GitHub Copilot is designed to accelerate software development by suggesting entire lines and functions, adapting to developers’ coding style as it does so.
Trained on billions of lines of code publicly available on GitHub, the machine learning tool is currently in a trial phase and available for testing as a Visual Studio Code extension.
‘Reasonable at first glance’
0xabad1dea says Copilot sometimes generates code that is “so obviously, trivially wrong that no professional programmer could think otherwise”.
More alarmingly still, it also suggests “bad code that looks reasonable at first glance, something that might slip by a programmer in a hurry, or seem correct to a less experienced coder”.
GitHub admits that “the code it suggests may not always work, or even make sense”, but adds that “it’s getting smarter all the time”.
Central to these improvements will be ongoing optimization of a sliding ‘temperature’ scale between conservatism (mimicking the most common inputs) and originality, which makes output “less structured” and more prone to “gibberish”, says 0xabad1dea.
This ‘generative model’ reduces duplication between users but “is at odds with one of the most basic principles of reliability: determinism”, says 0xabad1dea.
She demonstrates this with differing implementations of a moon phase calculator generated from identical inputs.

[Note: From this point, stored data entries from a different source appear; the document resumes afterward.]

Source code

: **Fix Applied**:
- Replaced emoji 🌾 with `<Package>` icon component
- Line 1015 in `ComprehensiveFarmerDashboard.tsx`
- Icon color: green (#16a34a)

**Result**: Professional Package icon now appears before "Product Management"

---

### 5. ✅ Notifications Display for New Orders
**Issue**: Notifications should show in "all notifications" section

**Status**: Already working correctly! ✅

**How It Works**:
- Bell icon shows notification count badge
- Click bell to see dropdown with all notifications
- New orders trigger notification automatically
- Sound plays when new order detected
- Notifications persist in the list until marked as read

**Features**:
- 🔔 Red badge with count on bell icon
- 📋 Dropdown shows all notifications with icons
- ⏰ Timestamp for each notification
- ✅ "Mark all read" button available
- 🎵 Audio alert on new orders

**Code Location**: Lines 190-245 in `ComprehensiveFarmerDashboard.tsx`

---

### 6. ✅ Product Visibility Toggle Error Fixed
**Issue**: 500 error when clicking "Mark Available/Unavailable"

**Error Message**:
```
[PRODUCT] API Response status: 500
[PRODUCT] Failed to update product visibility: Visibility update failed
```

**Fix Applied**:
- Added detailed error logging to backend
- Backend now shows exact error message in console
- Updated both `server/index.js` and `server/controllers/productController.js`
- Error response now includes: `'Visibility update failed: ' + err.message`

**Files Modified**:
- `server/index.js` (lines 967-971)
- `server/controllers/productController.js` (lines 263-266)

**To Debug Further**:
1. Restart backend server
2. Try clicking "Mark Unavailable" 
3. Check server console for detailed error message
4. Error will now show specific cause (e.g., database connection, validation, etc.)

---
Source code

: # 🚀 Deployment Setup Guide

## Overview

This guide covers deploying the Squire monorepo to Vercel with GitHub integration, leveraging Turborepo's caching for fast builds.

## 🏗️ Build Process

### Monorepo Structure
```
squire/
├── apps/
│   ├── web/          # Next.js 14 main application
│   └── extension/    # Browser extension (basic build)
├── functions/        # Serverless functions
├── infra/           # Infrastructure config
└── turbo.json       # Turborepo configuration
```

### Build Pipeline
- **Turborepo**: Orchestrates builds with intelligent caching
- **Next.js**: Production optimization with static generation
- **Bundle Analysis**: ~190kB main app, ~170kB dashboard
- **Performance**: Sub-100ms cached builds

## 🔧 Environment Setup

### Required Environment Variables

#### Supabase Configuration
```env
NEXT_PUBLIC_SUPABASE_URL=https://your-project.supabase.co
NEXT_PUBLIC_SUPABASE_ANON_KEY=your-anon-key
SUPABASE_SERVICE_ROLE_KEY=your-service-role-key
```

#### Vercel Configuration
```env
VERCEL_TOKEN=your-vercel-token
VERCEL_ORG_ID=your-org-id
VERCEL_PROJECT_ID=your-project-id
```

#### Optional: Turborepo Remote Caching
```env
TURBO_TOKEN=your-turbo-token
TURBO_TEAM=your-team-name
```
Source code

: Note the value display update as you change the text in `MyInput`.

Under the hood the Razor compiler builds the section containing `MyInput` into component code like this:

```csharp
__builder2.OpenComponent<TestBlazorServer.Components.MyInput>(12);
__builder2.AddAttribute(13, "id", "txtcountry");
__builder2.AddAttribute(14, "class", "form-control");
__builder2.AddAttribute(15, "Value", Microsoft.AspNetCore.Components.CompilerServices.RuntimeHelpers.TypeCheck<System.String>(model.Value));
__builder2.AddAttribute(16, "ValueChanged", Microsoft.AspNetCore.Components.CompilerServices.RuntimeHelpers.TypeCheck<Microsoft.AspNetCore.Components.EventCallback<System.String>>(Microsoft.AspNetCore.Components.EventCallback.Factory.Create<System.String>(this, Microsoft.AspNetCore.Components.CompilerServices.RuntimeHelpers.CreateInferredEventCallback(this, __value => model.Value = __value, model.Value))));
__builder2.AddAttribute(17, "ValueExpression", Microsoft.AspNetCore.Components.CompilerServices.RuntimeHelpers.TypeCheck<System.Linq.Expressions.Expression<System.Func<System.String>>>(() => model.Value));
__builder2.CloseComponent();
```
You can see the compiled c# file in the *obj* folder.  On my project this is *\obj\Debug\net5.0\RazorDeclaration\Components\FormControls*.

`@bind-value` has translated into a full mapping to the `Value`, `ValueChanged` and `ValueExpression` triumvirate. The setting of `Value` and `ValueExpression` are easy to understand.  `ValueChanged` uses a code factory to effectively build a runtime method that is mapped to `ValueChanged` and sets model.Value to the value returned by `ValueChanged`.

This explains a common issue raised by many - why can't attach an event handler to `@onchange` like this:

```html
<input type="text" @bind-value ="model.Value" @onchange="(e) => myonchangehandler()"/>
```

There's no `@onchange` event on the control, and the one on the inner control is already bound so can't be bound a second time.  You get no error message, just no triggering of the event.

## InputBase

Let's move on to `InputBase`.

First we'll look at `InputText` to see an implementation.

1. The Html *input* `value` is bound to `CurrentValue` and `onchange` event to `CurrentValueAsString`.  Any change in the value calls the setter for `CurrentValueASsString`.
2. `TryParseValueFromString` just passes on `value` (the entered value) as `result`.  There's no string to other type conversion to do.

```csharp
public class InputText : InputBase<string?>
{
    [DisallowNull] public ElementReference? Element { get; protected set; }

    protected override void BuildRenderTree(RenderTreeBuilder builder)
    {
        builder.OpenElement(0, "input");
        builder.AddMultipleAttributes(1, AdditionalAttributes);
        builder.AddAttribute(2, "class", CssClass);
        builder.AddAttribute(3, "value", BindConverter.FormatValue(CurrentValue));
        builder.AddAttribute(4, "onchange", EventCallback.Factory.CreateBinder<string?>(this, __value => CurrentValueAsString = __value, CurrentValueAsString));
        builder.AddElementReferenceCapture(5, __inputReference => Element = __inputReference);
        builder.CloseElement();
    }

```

The researcher also notes that Copilot is currently “unreliable” at generating comments and offers variables with “useless names”, potentially making outputs “utterly inscrutable”.
When she fed Copilot with general purpose HTML parser with regex – an ill-advised input, she says – Copilot “declined to use regex and wrote a complete C function and a decent main() to drive it”.
Alarmingly, however, “if the parsed string contains no >, the parser will run off the end of the buffer and crash”, among other parsing issues.
There was at least qualified praise for the presence of “a surprising amount of delicate pointer math”, and for Copilot being “80% of the way to something that could conceivably be considered a basic parser”.
The AI tool also “blundered right into the most classic security flaw of the early 2000s: a PHP script taking a raw GET variable and interpolating it into a string to be used as an SQL query, causing SQL injection”, says 0xabad1dea. “Now PHP’s notorious propensity for security issues is infecting even non-human life.
“Furthermore, when prompted with shell_exec(), Copilot was happy to pass raw GET variables to the command line.”
Prompted “for a basic listening socket”, Copilot also created “a basic off-by-one buffer error” in the listening function.
The researcher was unable to verify whether Copilot excludes secret information such as API keys and passwords from its training model.
“The most realistic risk here is a naive programmer accepting an autocomplete for a cryptographic key which sets it to be a random-looking but dangerously low-entropy value,” she said.
‘Neural network see, neural network do’
“The inevitable conclusion is that Copilot can and will write security vulnerabilities on a regular basis, especially in memory-unsafe languages,” says the researcher.
While Copilot excels at generating boilerplate that may “bog down” programmers and accurately guesses constants and setup functions, it’s less adroit at handling application logic, she says.
“Copilot cannot always maintain sufficient context to write correct code across many lines”, 0xabad1dea explains, while there’s no apparent “systematic separation of professionally produced code” from the profusion of “buggy code on GitHub”.
She added: “Neural network see, neural network do”.
Supervising a toddler
0xabad1dea tells The Daily Swig that she expects GitHub to be diligent in addressing Copilot’s shortcomings, but that developers should “be realistic about the limitations”.
She likens the Copilot model to a toddler. “They will impress you with how much they have learned, but they will still always lack context and experience. And of course, they shouldn’t be left unsupervised.”
0xabad1dea also notes that a below-the-line commenter flagged a “tiny flaw” in an Easter date calculator she generated through Copilot.
“So even when I was on the lookout, I missed something. Of course this can happen with human-written code as well, but the fact that we have so much trouble just means we don’t need our tools introducing new random faults.”
The Daily Swig invited GitHub to comment on the findings but we have yet to hear back. We will update the story if we do.